Farwell to a truth-teller

I learned this week that Peg Tyndell had died of cancer on June 26.

My thoughts rushed back a quarter of a century to a brisk winter day when I went to a local women’s health clinic with Peg, a reporter for The Altamont Enterprise.

She was determined to show women, our readers, what a mammogram was like.

It was the force of her will that led me to work on a series of stories with her about mammography. Peg insisted on pictures and volunteered to pose herself.

So there we were at the clinic, Peg calm in her hospital gown and me clutching a high-quality borrowed camera I wasn’t quite sure how to use.

I remember beads of sweat dripping from my face onto the camera as I worked to get informative yet tasteful pictures.

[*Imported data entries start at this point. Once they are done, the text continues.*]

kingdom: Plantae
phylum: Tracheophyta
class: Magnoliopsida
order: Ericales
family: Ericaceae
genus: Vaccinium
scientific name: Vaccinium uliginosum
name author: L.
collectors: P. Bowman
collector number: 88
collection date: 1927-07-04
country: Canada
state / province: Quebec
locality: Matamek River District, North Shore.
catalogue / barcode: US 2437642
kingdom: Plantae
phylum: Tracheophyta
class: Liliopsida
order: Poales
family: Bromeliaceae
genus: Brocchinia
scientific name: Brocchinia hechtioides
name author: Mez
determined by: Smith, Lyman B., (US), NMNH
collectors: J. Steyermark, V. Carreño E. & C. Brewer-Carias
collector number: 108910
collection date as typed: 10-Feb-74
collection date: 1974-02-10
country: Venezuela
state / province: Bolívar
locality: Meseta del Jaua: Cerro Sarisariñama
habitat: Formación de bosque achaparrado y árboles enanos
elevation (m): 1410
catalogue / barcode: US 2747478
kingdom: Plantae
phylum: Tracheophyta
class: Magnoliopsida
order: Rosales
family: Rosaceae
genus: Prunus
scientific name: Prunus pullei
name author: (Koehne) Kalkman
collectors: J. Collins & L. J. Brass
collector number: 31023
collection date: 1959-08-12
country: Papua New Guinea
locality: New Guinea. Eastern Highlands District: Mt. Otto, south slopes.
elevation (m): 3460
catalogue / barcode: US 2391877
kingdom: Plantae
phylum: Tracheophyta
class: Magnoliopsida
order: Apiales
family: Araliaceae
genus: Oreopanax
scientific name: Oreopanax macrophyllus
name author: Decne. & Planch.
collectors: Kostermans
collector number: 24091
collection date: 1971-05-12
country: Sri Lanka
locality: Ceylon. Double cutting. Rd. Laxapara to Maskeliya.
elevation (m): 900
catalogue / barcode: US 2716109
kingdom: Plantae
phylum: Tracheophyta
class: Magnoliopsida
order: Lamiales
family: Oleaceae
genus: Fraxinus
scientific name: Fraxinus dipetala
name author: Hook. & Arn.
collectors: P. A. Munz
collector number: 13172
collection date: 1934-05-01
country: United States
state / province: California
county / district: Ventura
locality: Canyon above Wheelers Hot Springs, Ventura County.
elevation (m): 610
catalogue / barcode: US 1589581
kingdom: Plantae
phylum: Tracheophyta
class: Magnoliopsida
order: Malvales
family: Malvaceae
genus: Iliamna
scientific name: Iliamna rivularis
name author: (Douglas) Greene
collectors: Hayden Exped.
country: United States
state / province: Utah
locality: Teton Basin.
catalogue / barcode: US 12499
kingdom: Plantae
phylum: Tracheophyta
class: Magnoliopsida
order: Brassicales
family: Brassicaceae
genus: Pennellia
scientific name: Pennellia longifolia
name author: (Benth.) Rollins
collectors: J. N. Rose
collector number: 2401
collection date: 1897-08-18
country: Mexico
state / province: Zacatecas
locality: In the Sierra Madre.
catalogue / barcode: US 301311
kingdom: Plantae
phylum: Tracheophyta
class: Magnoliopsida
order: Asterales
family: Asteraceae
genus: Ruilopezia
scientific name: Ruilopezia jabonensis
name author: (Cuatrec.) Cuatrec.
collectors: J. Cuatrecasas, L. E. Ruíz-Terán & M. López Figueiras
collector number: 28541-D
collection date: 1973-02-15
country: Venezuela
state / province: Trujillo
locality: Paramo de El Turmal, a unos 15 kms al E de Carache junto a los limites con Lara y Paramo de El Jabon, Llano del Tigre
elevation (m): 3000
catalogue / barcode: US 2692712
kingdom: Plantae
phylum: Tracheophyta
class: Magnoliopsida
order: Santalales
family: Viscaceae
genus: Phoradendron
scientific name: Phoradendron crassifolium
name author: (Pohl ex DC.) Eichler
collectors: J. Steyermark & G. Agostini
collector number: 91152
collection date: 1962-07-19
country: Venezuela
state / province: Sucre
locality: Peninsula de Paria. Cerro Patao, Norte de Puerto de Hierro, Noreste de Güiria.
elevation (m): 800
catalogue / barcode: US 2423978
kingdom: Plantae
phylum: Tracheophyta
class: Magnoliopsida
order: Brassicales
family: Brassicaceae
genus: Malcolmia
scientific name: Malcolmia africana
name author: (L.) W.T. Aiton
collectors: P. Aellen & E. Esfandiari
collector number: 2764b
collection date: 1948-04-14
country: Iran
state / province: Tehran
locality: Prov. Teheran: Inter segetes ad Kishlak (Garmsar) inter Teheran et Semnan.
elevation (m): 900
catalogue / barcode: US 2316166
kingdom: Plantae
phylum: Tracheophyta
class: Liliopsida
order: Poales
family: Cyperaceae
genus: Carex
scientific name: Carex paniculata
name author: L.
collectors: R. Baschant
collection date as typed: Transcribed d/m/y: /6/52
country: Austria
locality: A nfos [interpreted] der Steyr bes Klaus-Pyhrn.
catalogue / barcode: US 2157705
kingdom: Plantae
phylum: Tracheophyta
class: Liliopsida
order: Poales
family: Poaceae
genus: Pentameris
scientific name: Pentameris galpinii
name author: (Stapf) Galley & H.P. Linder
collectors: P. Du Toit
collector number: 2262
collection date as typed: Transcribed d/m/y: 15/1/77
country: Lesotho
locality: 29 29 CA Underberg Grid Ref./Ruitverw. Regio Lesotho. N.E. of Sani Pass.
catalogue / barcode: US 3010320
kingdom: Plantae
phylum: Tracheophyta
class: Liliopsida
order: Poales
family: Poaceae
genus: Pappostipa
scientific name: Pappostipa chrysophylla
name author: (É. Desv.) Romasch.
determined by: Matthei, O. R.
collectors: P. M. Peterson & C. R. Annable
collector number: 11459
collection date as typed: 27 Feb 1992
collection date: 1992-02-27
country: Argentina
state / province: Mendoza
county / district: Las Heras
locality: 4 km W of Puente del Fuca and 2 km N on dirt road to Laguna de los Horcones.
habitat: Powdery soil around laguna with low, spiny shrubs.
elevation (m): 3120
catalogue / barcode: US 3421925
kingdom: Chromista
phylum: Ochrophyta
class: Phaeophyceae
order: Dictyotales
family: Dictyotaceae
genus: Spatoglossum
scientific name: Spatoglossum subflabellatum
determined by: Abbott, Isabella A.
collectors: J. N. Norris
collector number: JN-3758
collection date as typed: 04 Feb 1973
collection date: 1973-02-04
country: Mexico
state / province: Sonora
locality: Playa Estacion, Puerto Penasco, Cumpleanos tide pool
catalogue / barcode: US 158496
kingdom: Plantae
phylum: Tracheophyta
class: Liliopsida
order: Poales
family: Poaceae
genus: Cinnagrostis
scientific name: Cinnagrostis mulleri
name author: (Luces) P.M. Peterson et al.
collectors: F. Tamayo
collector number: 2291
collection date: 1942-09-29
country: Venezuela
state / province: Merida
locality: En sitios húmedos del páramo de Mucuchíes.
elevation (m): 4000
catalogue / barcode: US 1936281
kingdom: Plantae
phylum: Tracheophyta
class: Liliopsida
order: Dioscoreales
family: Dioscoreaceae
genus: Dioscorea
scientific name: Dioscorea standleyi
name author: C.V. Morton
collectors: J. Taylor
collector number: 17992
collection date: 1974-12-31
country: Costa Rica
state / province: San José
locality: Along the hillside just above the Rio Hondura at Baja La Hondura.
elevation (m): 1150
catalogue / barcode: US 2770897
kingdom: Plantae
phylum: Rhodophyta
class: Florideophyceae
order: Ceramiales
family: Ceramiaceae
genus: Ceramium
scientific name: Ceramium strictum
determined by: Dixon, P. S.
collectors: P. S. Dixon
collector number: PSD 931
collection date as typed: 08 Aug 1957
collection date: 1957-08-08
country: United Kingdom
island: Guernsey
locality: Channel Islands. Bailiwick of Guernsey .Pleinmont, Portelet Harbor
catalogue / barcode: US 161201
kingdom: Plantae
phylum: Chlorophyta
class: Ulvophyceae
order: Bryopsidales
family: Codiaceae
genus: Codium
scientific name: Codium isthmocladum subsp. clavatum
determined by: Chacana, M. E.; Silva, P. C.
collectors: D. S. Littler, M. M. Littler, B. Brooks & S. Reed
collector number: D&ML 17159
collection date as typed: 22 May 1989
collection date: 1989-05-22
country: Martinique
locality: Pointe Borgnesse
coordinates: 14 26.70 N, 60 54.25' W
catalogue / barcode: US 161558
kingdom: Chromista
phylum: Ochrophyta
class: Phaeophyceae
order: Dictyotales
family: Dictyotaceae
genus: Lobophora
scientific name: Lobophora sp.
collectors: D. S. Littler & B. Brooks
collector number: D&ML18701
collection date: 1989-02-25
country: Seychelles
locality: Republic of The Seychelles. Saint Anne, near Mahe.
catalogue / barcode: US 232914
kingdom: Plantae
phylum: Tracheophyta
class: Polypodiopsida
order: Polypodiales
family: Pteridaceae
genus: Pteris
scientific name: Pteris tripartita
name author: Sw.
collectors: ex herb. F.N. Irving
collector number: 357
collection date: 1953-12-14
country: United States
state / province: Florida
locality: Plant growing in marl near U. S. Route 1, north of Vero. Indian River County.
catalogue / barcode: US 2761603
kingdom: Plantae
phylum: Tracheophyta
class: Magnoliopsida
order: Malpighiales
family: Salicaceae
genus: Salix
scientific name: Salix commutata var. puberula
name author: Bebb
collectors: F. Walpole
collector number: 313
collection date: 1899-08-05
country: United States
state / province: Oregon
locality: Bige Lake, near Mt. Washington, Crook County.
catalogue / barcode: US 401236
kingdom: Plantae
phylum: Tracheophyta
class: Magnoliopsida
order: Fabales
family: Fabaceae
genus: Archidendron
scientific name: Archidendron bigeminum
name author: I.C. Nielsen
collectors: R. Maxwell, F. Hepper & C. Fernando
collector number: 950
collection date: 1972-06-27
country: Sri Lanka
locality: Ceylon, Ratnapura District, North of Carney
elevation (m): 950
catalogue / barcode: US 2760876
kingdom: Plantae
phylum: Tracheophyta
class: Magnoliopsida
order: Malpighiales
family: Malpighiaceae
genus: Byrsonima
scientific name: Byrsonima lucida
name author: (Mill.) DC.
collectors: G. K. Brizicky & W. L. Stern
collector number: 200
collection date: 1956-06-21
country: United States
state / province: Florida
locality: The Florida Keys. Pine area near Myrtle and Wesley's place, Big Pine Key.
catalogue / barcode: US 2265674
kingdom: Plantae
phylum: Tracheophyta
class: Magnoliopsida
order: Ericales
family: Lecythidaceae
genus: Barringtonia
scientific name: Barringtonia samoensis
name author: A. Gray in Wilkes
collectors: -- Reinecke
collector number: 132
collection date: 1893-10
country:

Peg was unflappable. She had the courage of her convictions.

Later, she was recognized with a statewide award for health coverage from the New York Press Association for the series on mammography. But it wasn’t glory Peg was after; she wanted to inform.

It started with a column she wrote about being told, in 1984, she had a lump in her breast.

“I’m dumbstruck and numb,” she wrote in her usual frank style. “I can’t think of any questions, unusual for someone who is referred to by her husband as motor-mouth….”

This was at a time when people didn’t talk openly about breast cancer. “I never heard anyone speak about mammography or having it done,” Peg wrote.

She set out to change that. Aside from the pictures she insisted on, the series included information on everything from costs to survival rates.

Most important, Peg included details of what it felt like to be a patient. She described getting a mammogram this way: “It’s a machine that you not only stand next to but stand into.” As the technician explained what she was doing, Peg wrote, “It didn’t erase the shock of seeing it happen. I couldn’t believe the breast could be squished that far down.”

Beyond what it felt like physically, Peg described what it felt like emotionally to be told she had a lump in her breast. “I thought: Is it cancer?”

And, then, referring to her husband and her children — her son, then 17, and her daughter, then 20 — she asked, “How will I tell Gary and the kids? Am I dying?…Should I call Mom? No, don’t worry her, too. Can I deal with cancer? I’m only 43. I’m too young to die. Oh, yeah?”

Peg concluded other women had quietly been through similar experiences and wrote, “The consensus was that most women, at one time or another, have a lump. The important thing is to do something about it.  There’s nothing to fear but the fear. Just have at it and get on with your life.”

And that is what she did. She got on with her life.

Her daughter, Meg Wyanski, this week described her mother’s vibrant embrace of life. Whether swimming or singing, thirsting for knowledge or helping a stranger, she gave it her all.

In 2008, twenty-four years after the lump she had written about, Peg was diagnosed with breast cancer, her daughter said. She went through a “full-attack process” with a double mastectomy, chemotherapy, and radiation.

“She had been cancer-free but it came back in the bones of her neck this February,” said her daughter.

“Cancer is a nasty, nasty thing and she was just so graceful,” said her daughter. “It was not something she would choose, but she thought, ‘Maybe I’ll help others.’”

Not long before her death, when she was in Ellis Hospital, her daughter said, “She thought about writing a book to let others benefit.”  The book would let doctors know how people feel as they face cancer, what they hear when told of their diagnoses or about various aspects of their treatment. From it, doctors could learn how to better communicate with their patients.

That was Peg — always thinking of others. And wanting to put what she had been through in to words in order to further understanding.

That’s what she did back when I knew her, when she wrote for The Enterprise. Peg was willing to expose herself — literally as well as figuratively — for the sake of knowledge. She had true grit and true grace.